2. Simulation result
(1) According to the schematic diagram of the multi-bit memory inner product and XOR unit of FIG. 2, when the current is at the nano-level, the simulation of SPECTRE shows that R is equal to R 0 :R 1 :R 2 :R 3 The ratio is 8:4:2: 1.
(2) The abscissa of fig. 3(a) represents the voltage input to the gate of the transistor in the multi-bit bank and xor unit, and the voltage is a continuous value. The curve is from 0000 to 1111 from bottom to top; fig. 3(b) shows the result obtained by considering FeFET process errors (extracted from non-patent document 1T. solimetric et al, "Ultra-lowpower flexibleprecision FeFET base analyzed analog in-memory computing", IEEE iedm,2020.), large resistance errors (extracted from non-patent document 2d. saito et al, "analog in-memory computing FeFET-based 1T1 raray for edgeaiapplications", IEEE symposium vlsi-ics, 2021) and transistor errors, i.e., domain default 10% magnitude error, 10% threshold voltage error. The abscissa of FIG. 3(a) is the voltage input to the gate of the transistor in the inner product and XOR cell of the multi-bit memory, and the curve from bottom to top is the stored value 0001 (1) (10) )、0011(3 (10) )、0101(5 (10) )、0111(7 (10) )、1001(9 (10) )、1011(11 (10) )、1101(13 (10) )、1111(15 (10) ). The result shows that the inner product result of the invention has high accuracy, the difference of the inner product result is more than 2, and the inner product result range is large enough (the input is more than 0101 (5) (10) ) And the voltage is about 0.5V), no overlap occurs in the operation.

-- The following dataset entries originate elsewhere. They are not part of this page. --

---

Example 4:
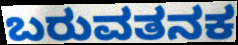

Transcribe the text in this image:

ಬರುವತನಕ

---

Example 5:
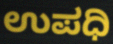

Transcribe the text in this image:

ಉಪಧಿ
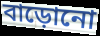
বাড়োনো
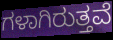
ಗಳಾಗಿರುತ್ತವೆ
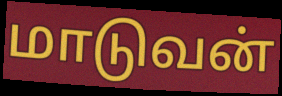
மாடுவன்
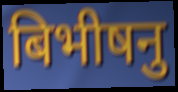
बिभीषनु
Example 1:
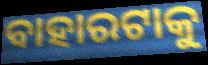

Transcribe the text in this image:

ବାହାରଟାକୁ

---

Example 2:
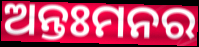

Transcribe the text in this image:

ଅନ୍ତଃମନର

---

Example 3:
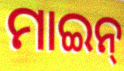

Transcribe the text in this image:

ମାଇନ୍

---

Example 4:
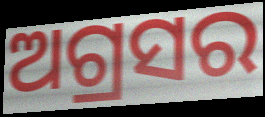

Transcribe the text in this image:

ଅଗ୍ରସର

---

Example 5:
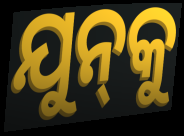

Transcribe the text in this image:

ଯୁନ୍‍କୁ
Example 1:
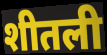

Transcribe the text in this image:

शीतली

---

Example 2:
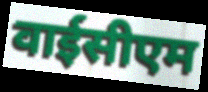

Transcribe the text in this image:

वाईसीएम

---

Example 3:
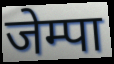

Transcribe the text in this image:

जेम्पा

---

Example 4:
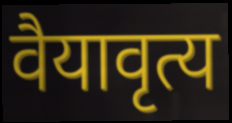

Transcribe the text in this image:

वैयावृत्य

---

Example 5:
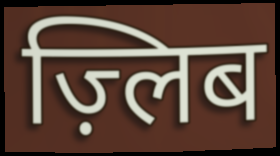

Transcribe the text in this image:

ज़्लिब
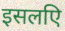
इसलएि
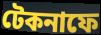
টেকনাফে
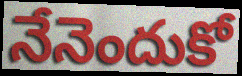
నేనెందుకో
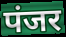
पंजर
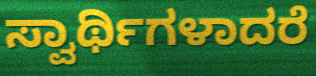
ಸ್ವಾರ್ಥಿಗಳಾದರೆ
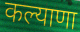
कल्याणा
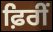
ਫ਼ਿਰੀਂ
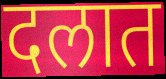
दलात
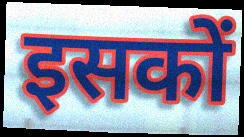
इसकों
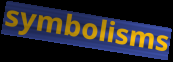
symbolisms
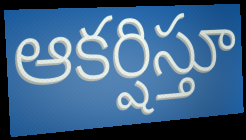
ఆకర్షిస్తూ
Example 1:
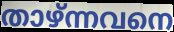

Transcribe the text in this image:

താഴ്ന്നവനെ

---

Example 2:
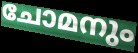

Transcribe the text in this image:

ചോമനും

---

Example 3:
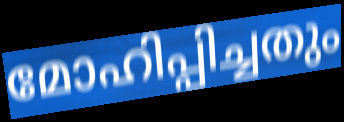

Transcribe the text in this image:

മോഹിപ്പിച്ചതും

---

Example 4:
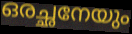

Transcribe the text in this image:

ഒരച്ഛനേയും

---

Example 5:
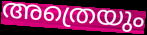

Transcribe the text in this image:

അത്രെയും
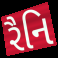
રૈનિ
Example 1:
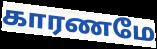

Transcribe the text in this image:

காரணமே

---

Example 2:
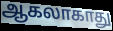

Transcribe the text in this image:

ஆகலாகாது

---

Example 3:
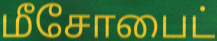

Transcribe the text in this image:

மீசோபைட்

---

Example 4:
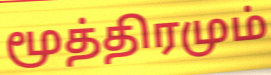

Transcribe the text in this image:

மூத்திரமும்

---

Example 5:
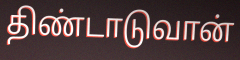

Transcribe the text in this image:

திண்டாடுவான்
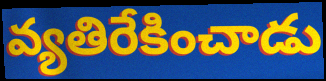
వ్యతిరేకించాడు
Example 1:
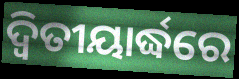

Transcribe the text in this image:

(3) Energy consumption and time delay are as follows:
comparing our results with those based on SRAM multibit inner-product-XOR cell proposed In non-patent document 3(M.Ali et al, "IMAC: In-Memory Multi-Bit Multi and ACcumulation In 6T SRAM Array", TCAS-I,2020.), the present invention obtains results of expanding vector number and vector dimension from FIG. 6, respectively, and the present invention obtained results of more than 10 4 The reduction of the power consumption of the inner product and exclusive-or unit in each multi-bit memory, and the reduction of 4.67 times of output delay.
(4) Consumption area:
the area consumption of the present invention is significantly reduced compared to the above-mentioned non-patent document 3 mainly because a new nonvolatile memory device FeFET is utilized and is simpler in design than the conventional SRAM. For a single multi-bit memory inner product and exclusive or unit, the area of the present invention is reduced by 488 times (SRAM 64.9 μm) compared to the above non-patent document 3 2 Cell, 0.133 μm according to the invention 2 /cell)。
(5) And (3) expandability:
fig. 4 extends the N-4-bit multi-bit in-memory product and xor unit to N-6-bit, which shows that in the worst case, only 1 is inaccurate; specifically, for the cell with N ═ 6, the simulation results indicate 000111 (7) (10) ) And 001000 (8) (10) ) The same current situation will occur.
FIG. 5 shows that the current difference flowing out from each branch of the multi-bit memory inner product and XOR unit is increased by reducing the resistance of 1FeFET1R and increasing the off-working current; it is shown that the scalability of the present invention is further increased in applications where it is not necessary to limit the current magnitude, such as hamming calculations.
The above-described embodiments are intended to illustrate rather than to limit the invention, and any modifications and variations of the present invention are within the spirit of the invention and the scope of the claims.